As described above, according to the present invention, a magnet supply apparatus which is small in size, reduces equipment costs, and allows easy confirmation and adjustment of a magnet supply position. Can be provided.

[Brief description of the drawings]

FIG. 1 is a schematic perspective view showing the configuration of an embodiment of a magnet supply device according to the present invention.

FIG. 2 is a schematic plan view showing the structure of a magnet insertion portion of the magnet supply device of FIG. 1 when viewed from the bottom direction of FIG.

FIG. 3 is a schematic plan view showing a configuration of a magnet cutout portion in the magnet supply device of FIG.

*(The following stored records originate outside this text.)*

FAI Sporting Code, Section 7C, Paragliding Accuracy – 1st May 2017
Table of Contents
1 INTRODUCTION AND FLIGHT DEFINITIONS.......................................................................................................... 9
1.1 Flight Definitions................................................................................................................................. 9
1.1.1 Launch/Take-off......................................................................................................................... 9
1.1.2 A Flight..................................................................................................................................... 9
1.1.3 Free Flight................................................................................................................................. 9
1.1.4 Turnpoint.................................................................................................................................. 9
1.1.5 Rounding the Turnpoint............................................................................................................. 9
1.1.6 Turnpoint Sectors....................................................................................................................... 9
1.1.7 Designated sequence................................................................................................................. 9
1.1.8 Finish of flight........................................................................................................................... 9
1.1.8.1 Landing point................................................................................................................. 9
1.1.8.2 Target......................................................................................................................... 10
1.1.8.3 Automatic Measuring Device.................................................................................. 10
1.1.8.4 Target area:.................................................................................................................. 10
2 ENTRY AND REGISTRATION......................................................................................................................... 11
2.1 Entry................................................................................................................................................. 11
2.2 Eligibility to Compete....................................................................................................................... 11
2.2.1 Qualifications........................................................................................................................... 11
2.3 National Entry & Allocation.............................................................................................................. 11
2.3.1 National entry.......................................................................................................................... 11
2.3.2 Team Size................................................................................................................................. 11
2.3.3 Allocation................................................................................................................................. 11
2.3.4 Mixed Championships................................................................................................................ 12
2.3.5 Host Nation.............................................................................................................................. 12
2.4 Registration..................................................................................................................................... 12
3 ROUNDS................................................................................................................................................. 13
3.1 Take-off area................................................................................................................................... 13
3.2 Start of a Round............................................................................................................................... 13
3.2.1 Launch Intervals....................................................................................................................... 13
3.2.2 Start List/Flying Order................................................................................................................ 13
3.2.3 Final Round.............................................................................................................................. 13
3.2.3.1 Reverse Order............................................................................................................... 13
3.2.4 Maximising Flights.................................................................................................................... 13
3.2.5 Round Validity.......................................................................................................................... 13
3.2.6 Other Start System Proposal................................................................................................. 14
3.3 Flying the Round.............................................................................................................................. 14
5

FIG. 4 is a partially enlarged perspective view showing a state of magnet cutting in the magnet cutting section of FIG. 3;

FIG. 5 is a partially enlarged perspective view showing a state where a holding member of a main part of the supply head in the magnet supply device of FIG. 1 is retracted.

FIG. 6 is a partially enlarged perspective view showing a main member of the supply head in the magnet supply device of FIG. 1 when a holding member advances.

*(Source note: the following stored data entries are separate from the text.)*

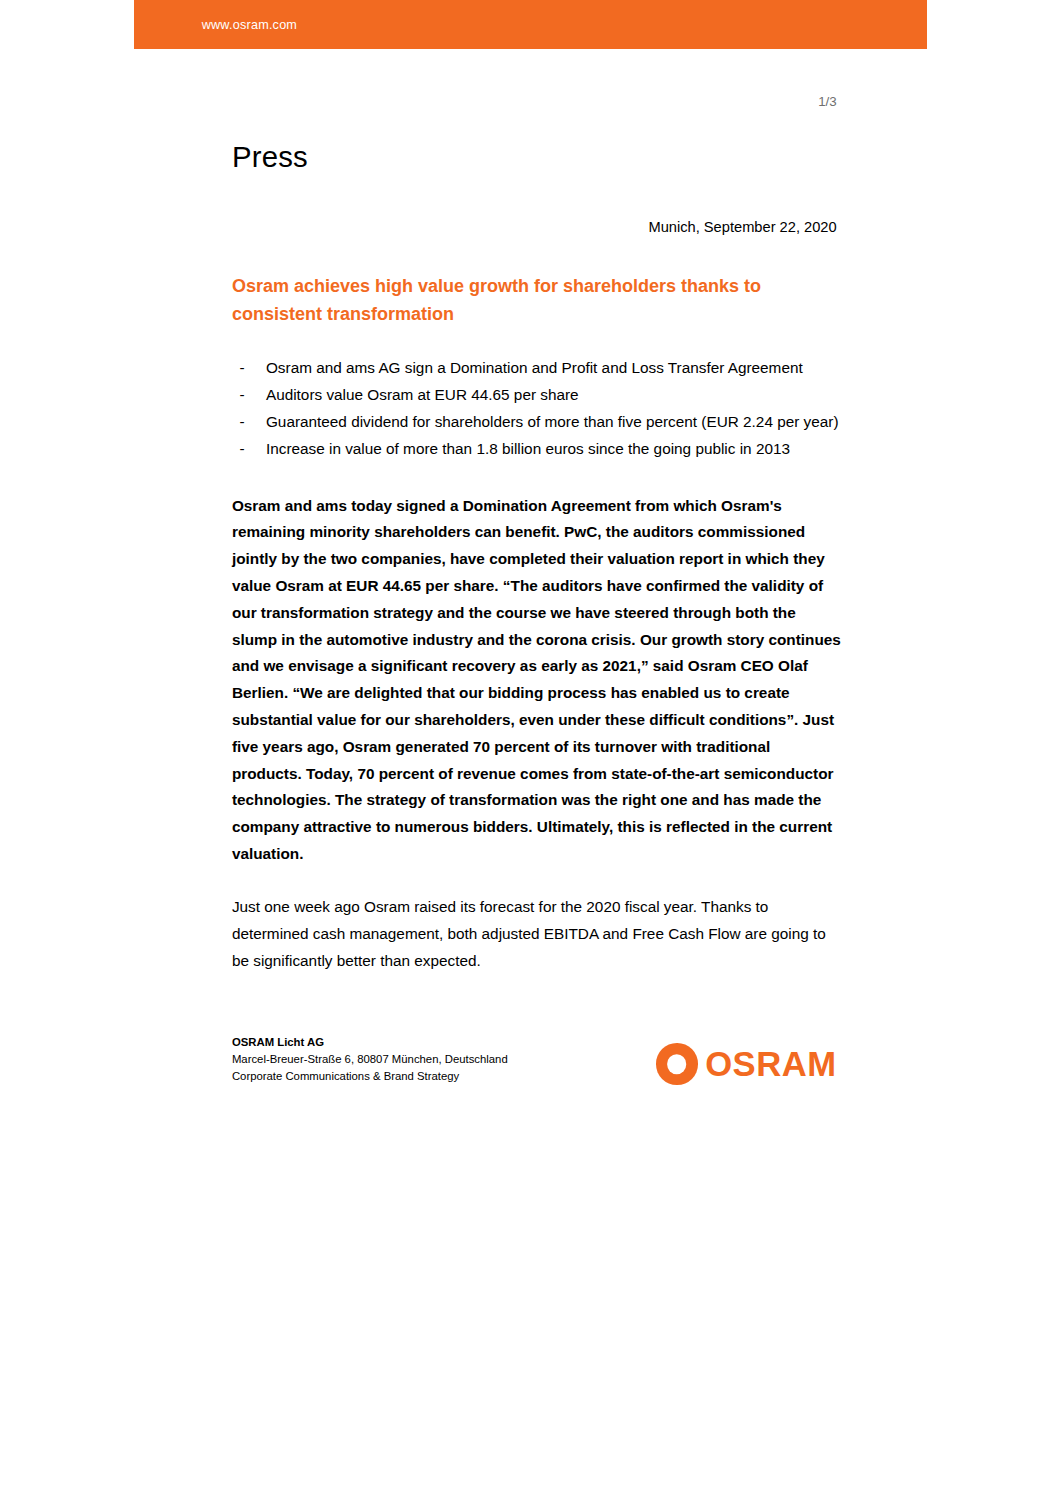www.osram.com
1/3
Press
Munich, September 22, 2020
Osram achieves high value growth for shareholders thanks to consistent transformation
Osram and ams AG sign a Domination and Profit and Loss Transfer Agreement
Auditors value Osram at EUR 44.65 per share
Guaranteed dividend for shareholders of more than five percent (EUR 2.24 per year)
Increase in value of more than 1.8 billion euros since the going public in 2013
Osram and ams today signed a Domination Agreement from which Osram's remaining minority shareholders can benefit. PwC, the auditors commissioned jointly by the two companies, have completed their valuation report in which they value Osram at EUR 44.65 per share. “The auditors have confirmed the validity of our transformation strategy and the course we have steered through both the slump in the automotive industry and the corona crisis. Our growth story continues and we envisage a significant recovery as early as 2021,” said Osram CEO Olaf Berlien. “We are delighted that our bidding process has enabled us to create substantial value for our shareholders, even under these difficult conditions”. Just five years ago, Osram generated 70 percent of its turnover with traditional products. Today, 70 percent of revenue comes from state-of-the-art semiconductor technologies. The strategy of transformation was the right one and has made the company attractive to numerous bidders. Ultimately, this is reflected in the current valuation.
Just one week ago Osram raised its forecast for the 2020 fiscal year. Thanks to determined cash management, both adjusted EBITDA and Free Cash Flow are going to be significantly better than expected.
OSRAM Licht AG
Marcel-Breuer-Straße 6, 80807 München, Deutschland
Corporate Communications & Brand Strategy
OSRAM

FIG. 7 is a partial cross-sectional view showing a magnet holding state by the supply head of FIG. 5;

FIG. 8 is a partial cross-sectional view showing a magnet supply state by the supply head of FIG. 5;

9 is a partial cross-sectional view showing a magnet supply state when the supply head of FIG. 5 approaches the yoke.

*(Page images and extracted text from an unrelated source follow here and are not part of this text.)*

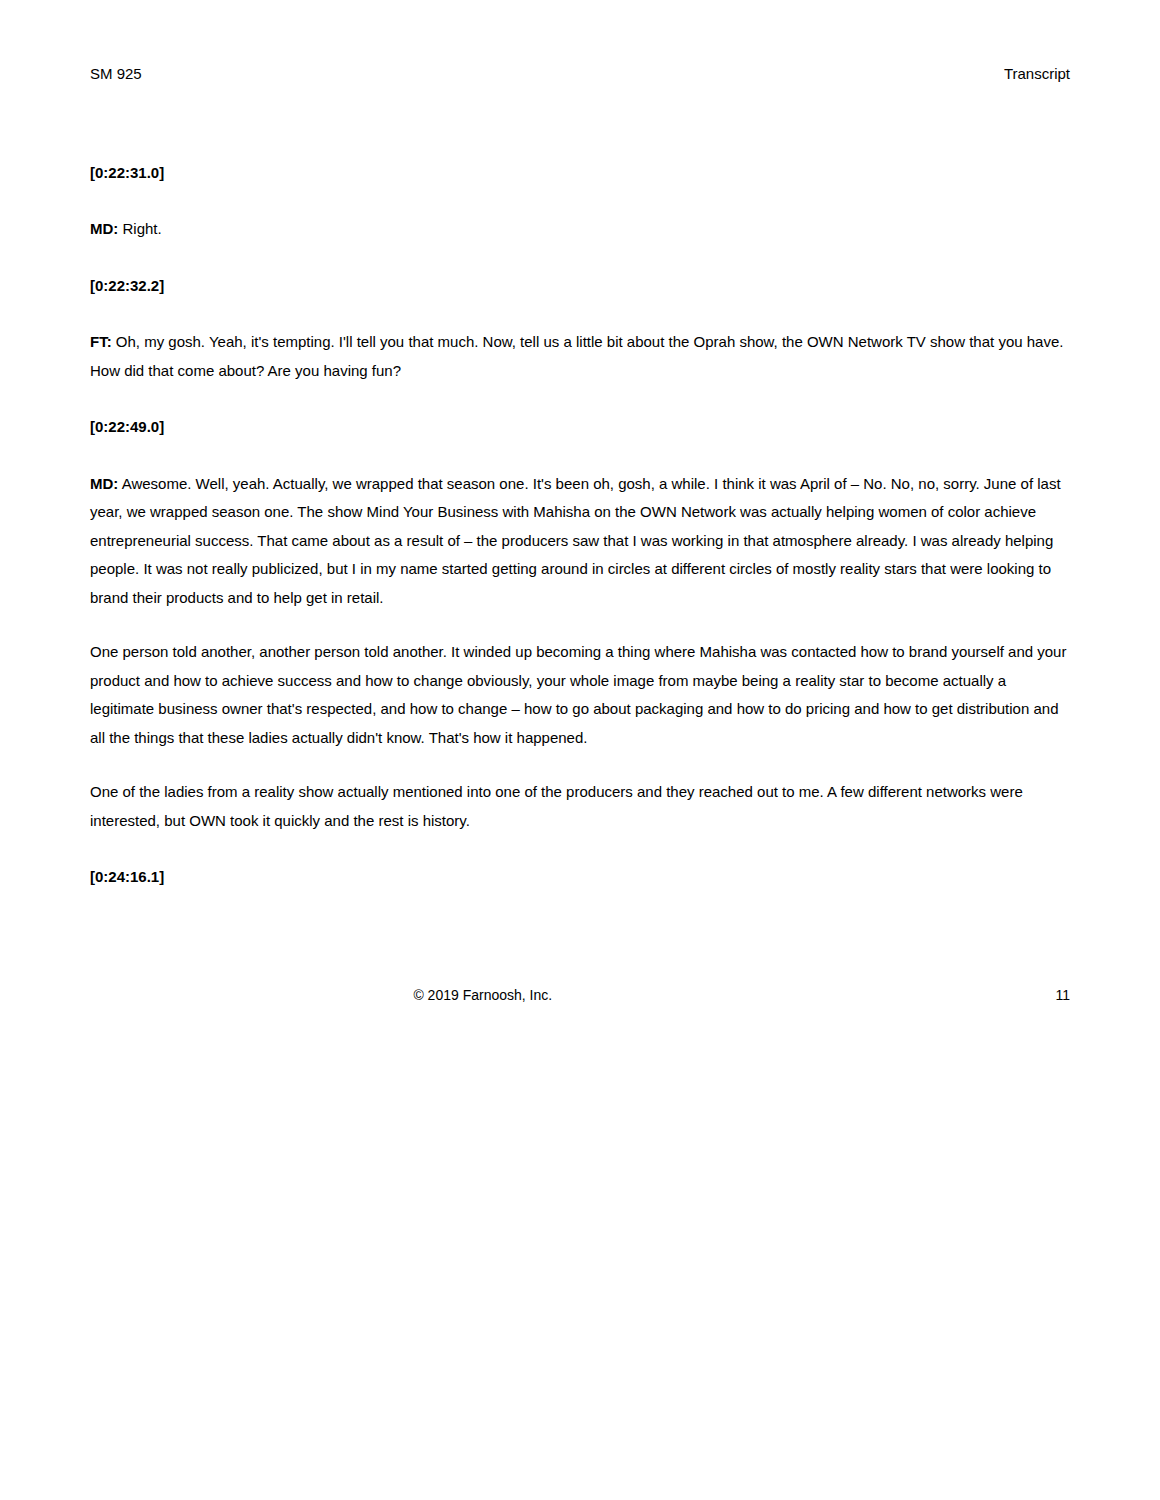SM 925 Transcript
[0:22:31.0]
MD: Right.
[0:22:32.2]
FT: Oh, my gosh. Yeah, it's tempting. I'll tell you that much. Now, tell us a little bit about the Oprah show, the OWN Network TV show that you have. How did that come about? Are you having fun?
[0:22:49.0]
MD: Awesome. Well, yeah. Actually, we wrapped that season one. It's been oh, gosh, a while. I think it was April of – No. No, no, sorry. June of last year, we wrapped season one. The show Mind Your Business with Mahisha on the OWN Network was actually helping women of color achieve entrepreneurial success. That came about as a result of – the producers saw that I was working in that atmosphere already. I was already helping people. It was not really publicized, but I in my name started getting around in circles at different circles of mostly reality stars that were looking to brand their products and to help get in retail.
One person told another, another person told another. It winded up becoming a thing where Mahisha was contacted how to brand yourself and your product and how to achieve success and how to change obviously, your whole image from maybe being a reality star to become actually a legitimate business owner that's respected, and how to change – how to go about packaging and how to do pricing and how to get distribution and all the things that these ladies actually didn't know. That's how it happened.
One of the ladies from a reality show actually mentioned into one of the producers and they reached out to me. A few different networks were interested, but OWN took it quickly and the rest is history.
[0:24:16.1]
© 2019 Farnoosh, Inc. 11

FIG. 10 is a partial cross-sectional view showing a state after magnet supply by the supply head of FIG. 5;

11 is a partial cross-sectional view showing a state in which the head main body is pulled out after the supply of the magnet by the supply head of FIG. 5;

[Explanation of symbols]

DESCRIPTION OF SYMBOLS 10 ... Magnet supply apparatus, 11 ... Magnet insertion part, 12 ... Input part main body, 13, 14 ... Input groove, 15, 16 ... Push block, 15a, 16
a: guide rail, 15b, 16b: spring, 1
7 ... pushing cylinder, 20 ... magnet cutout part, 21, 22 ... cutout groove, 23, 24 ...
・ Cutout block, 23a, 24a ... spring, 23
b ... pin, 25 ... actuator, 30 ...
Supply head, 31: support base, 32: movable part, 3
3 ... rotating part, 34 ... head body, 34a, 34
b: holding groove, 35: holding member, M1, M2, etc.
-Magnet, Y ... Yoke.

Claims (4)

[Claims] 1. A magnet insertion unit for inputting magnets in a plurality of rows, a magnet cutout unit for cutting out each row of magnets input by the magnet input unit, and magnets of each row cut out by the magnet cutout unit, at predetermined intervals. And a supply head made of a non-magnetic material that moves to inner surfaces of the fixedly held components facing each other. The supply head includes a pair of holding grooves extending on both surfaces in the magnet supply direction. A magnet supply device comprising: a flat head main body; and a plurality of holding members made of a non-magnetic material provided to be able to advance and retreat in each holding groove. 2. The magnet input section includes input grooves arranged in parallel with each other for inputting the magnets of each row, and a press for pushing the magnets disposed in each input groove in the input direction. The magnet supply device according to claim 1, further comprising a block. 3. A cutout block for pushing a magnet laterally with respect to the longitudinal direction of each of the input grooves at the input side end of each input groove of the magnet input section, and a cutout block comprising: The magnet supply device according to claim 1, further comprising one driving unit for driving. 4. A magnet insertion section for inputting magnets in two rows, a magnet cutout section for cutting out each row of magnets input by the magnet input section, and a magnet of each row cut out by the magnet cutout section at a predetermined interval. And a supply head made of a non-magnetic material that moves to inner surfaces of the optical pickup yoke that are fixed and held and that are opposed to each other. A magnet supply device comprising: a flat head main body having the holding grooves described above; and a pair of holding members made of a non-magnetic material provided to be able to advance and retreat in each holding groove.